The Sheffield PT office has a long history dating back to the mid-19thcentury when Davy Brothers Ltd. was formed. In the last 30 years, take over and mergers have led to the current joint venture with the company currently owned by Mitsubishi Heavy Industries and Siemens. This means that the workplace is reasonably diverse; a traditional engineering company mixed with one that reflects a global business and workforce. This is also echoed in that most of our business is outside the UK and travel is a given for many employees. I have travelled to a number of countries including China, India, Russia, Turkey, Canada and the United States to name a few. This allows you to experience different cultures, ways of life and see some interesting sights (the photo below is the closest I’ve been to Niagara Falls!). Unfortunately steel works are rarely located in glamourous locations. A trip to Canada sounds fantastic, but a trip to the Great Plains in mid-winter (where I’m currently part of a project supporting a producer making steel pipelines) is decidedly chilly! Depending on the role within the company, there are opportunities to spend several months at a time living and working in different countries.
As a Senior Process Metallurgist, I am not usually away from Sheffield for longer than a couple of weeks at time. More often than not, short trips, within a working week are normal. The snap shot below from my diary is more typical – a 3-day trip to sunny Belgium starting with a train from Sheffield station at 7.45am on Monday morning. Belgium within a week is fine, travelling to the United States is very tiring!
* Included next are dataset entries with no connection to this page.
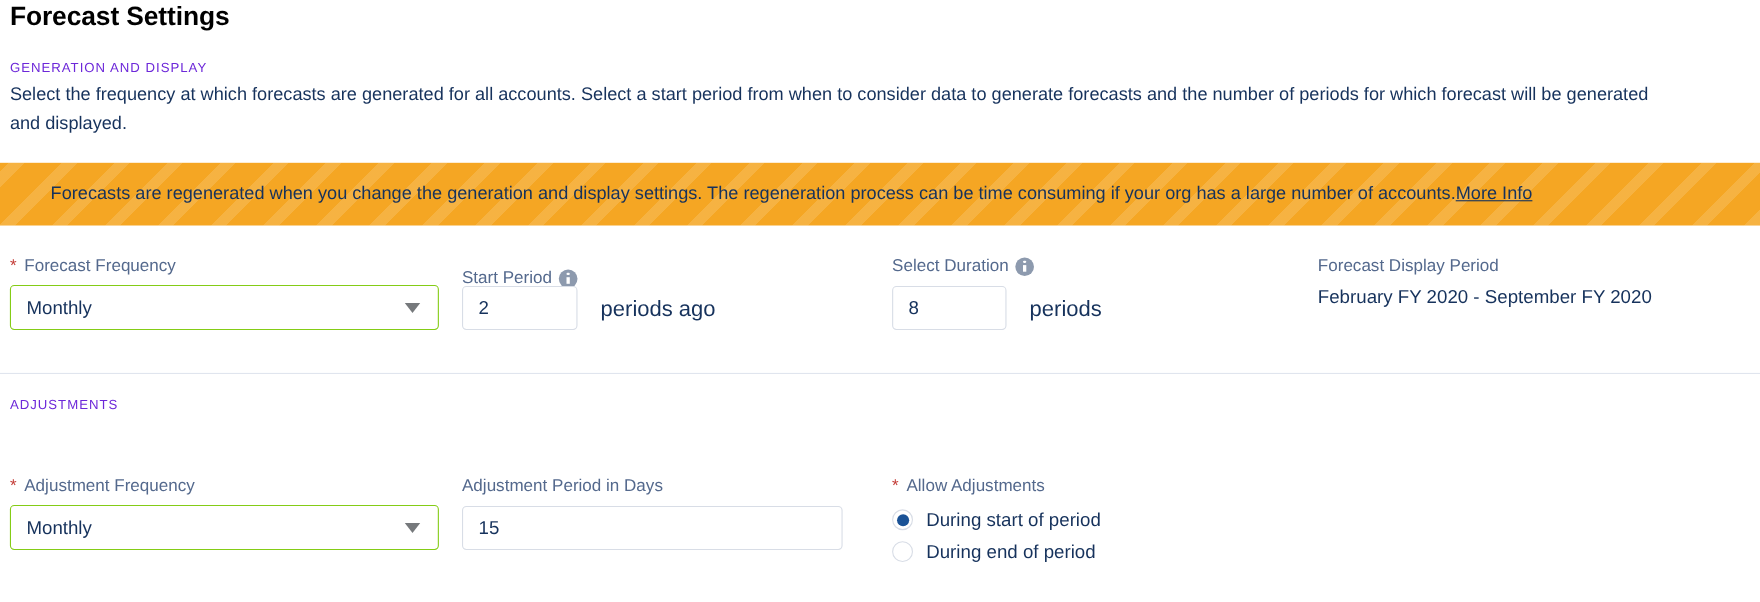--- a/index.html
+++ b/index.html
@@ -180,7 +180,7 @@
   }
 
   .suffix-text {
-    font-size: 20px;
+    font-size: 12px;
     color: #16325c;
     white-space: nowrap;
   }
Compared to working in academia there are more deliverables in industry; day to day and week to week work is more accountable. This can sometimes be pressured but it also means that work is finished and delivered as a specification, report or presentation creating a sense of achievement. The other major difference is that I now work for a company that sells services and knowledge but does not produce steel or aluminium. This is a change from designing and conducting experiments and analysing results in academia. There are times when I miss having the opportunity to investigate in more detail although that is not to say that I can’t try to collaborate on joint R&D projects with academia and industrial partners where possible.
In terms of skills or experiences to develop, I would look at becoming involved with projects that have an industrial interaction which at the same time will develop good communication and personal skills. In my experience, the core skills developed in academia (self-motivation, self-learning, reasoning etc.) are highly transferable. In my own workplace most employees will have a degree qualification. Apprentices will be supported to study for a part degree. I am not the only PhD in the office, but there are not many. And in my industry, the workforce should be varied; a mixture of those with a good education and practical know-how in combination with those who can provide a greater level of reasoning and understanding. One final tip would be that every day is a school day and that you can always learn something from those around you.
Where can researchers look for jobs like yours? Recruitment agencies, contacts through academics, networking at Conferences etc.
What professional/accrediting bodies, or qualifications are relevant to where you work? Specific to my role, the Institute of Materials, Minerals and Mining(IOM3) – ther are equivalent accrediting bodies across the Engineering disciplines.